Since Mr. Hurd arrived, H.P. Labs has whittled down the number of projects it tackles at any given time to 30, from about 150. Prith Banerjee, the director of H.P. Labs, has dismissed the castoffs as interesting science projects and championed the survivors as big bets with the most commercial potential.
Yet the often idiosyncratic researchers now find themselves writing up business plans and dealing directly with customers rather than funneling their ideas out to people more experienced in such matters.
For example, Carl Taussig, who runs H.P.’s Information Surfaces Lab, a part of H.P. Labs, has teamed with the Army, Arizona State University, DuPont Teijin Films and E Ink to produce flexible display technology that might be used like electronic paper or to create cheaper screens in mobile devices.
“H.P. Labs has a bigger burden now in creating a path toward commercialization,” Mr. Taussig said. “It’s more work, and it’s different work.”
But H.P.’s businesslike approach to research and curtailed money for the labs have former employees concerned about the company’s future. “I think they are seriously underspending on research and development,” says Charles H. House, who worked at H.P. for 29 years, overseeing the creation of 12 product lines. “It seems to me that betting on new areas is a struggle for them.”
Shane Robison, the company’s chief strategy and technology officer, argues that few companies can match the breadth of its research, in areas as varied as printing systems and data mining. Some of the most impressive work has been in nanotechnology and optics, where engineers do nothing less than manipulate light to move data around computers at ground-breaking speeds.
“This is fundamental, breakthrough stuff,” Mr. Robison says. He later added, “It’s just goofy to get into a debate about whether you’re spending enough money.”
A believer in long-term planning, Mr. Hurd says the company still has plenty to show the world. “You would not want to short H.P. on its ability to innovate,” he says.
Its biggest bets surround the plain-vanilla business of providing technology infrastructure to clients. H.P. believes that customers want to buy as much of those products and services from one company as possible — a move that is, yes, data-driven.
H.P. expects the amount of information produced by companies to keep rising along with their desire to analyze that data. More data means more servers, storage and networking gear — and, for as long as companies print paper records of their computing results — plenty of purchases of H.P.’s expensive printer ink.
At the heart of the company’s infrastructure play is Electronic Data Systems, the technology services company it acquired last year that manages customers’ data center operations.
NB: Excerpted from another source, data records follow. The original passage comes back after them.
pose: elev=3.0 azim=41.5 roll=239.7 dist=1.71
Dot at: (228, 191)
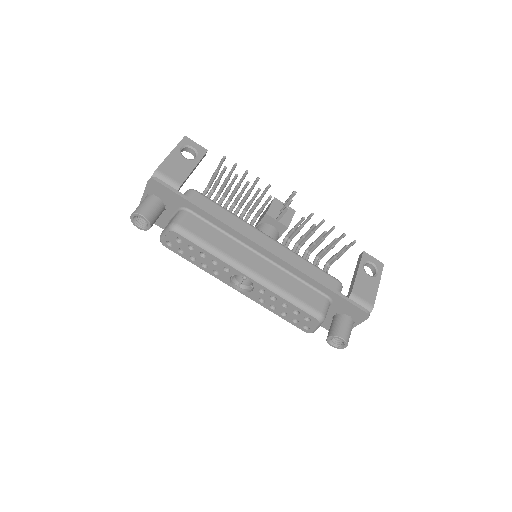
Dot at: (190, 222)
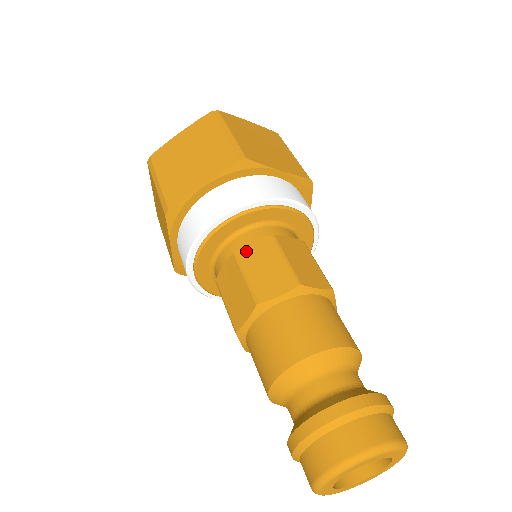
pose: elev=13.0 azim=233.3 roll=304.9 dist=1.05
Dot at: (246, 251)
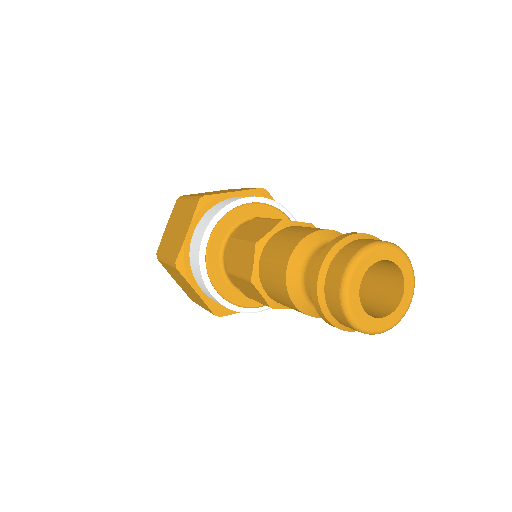
Dot at: occluded
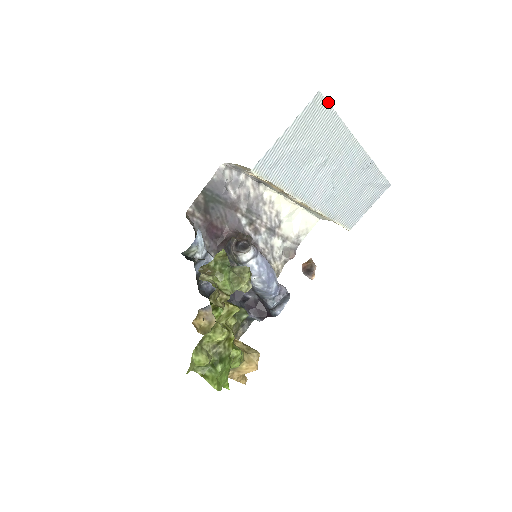
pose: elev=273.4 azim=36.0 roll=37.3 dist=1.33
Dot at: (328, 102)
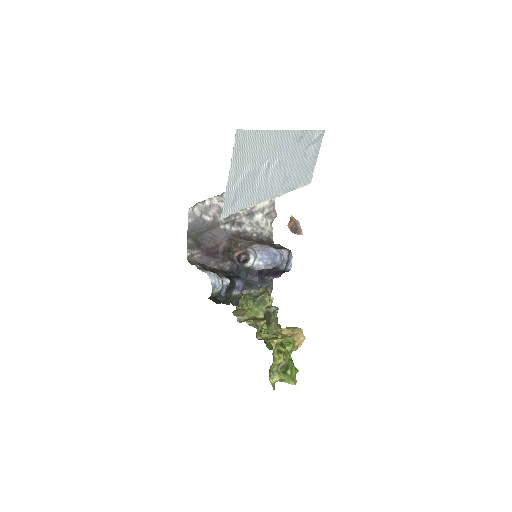
Dot at: (247, 130)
H.P. is laying off tens of thousands of employees as it tries to revivify the company and make it an integral part of its offerings to corporate customers.
But critics, most notably I.B.M., castigate H.P. as more or less the dull grunt of the tech world that has doubled down on humdrum, low-profit businesses. If years of price wars for parts and infrastructure services ensue, H.P. will face serious pressure on the cost structure it has worked so hard to achieve.
“There are still lots of opportunities for H.P. to cut costs out, but at some point its ability to do that at the rate of the last few years certainly diminishes,” said A. M. Sacconaghi, a technology analyst at Sanford C. Bernstein & Company.
Because Mr. Hurd has so ably rationalized the company’s cost structure, he now has to prove that he can foster a culture capable of building a second wave of growth — which zeroes back in on the creativity question.
In that regard, the future looks murky. Current and former employees complain that Mr. Hurd has put so much pressure on the organization that the willingness to take risks has faded. Quarterly business unit reviews with Mr. Hurd are known to be intense and probing and to inspire plenty of worry.
Adding to this is a fear that morale has declined because of benefits cuts and a pay-for-performance rewards structure that creates deep fissures between the haves and the have-nots. Mr. Hurd faced similar criticisms at NCR.
“I am not here trying to tell you it’s perfect,” he says, adding that workers complain about bureaucracy and the process-driven practices creeping into their jobs. “I think at the end of the day all these things come with a price.”
Mr. Hurd, however, contends that internal surveys provide a more accurate view of the company than scattered anecdotes and reveal a satisfied work force. The company’s strong, consistent financial performance has restored its luster as a Silicon Valley icon and imbued employees with pride, he says.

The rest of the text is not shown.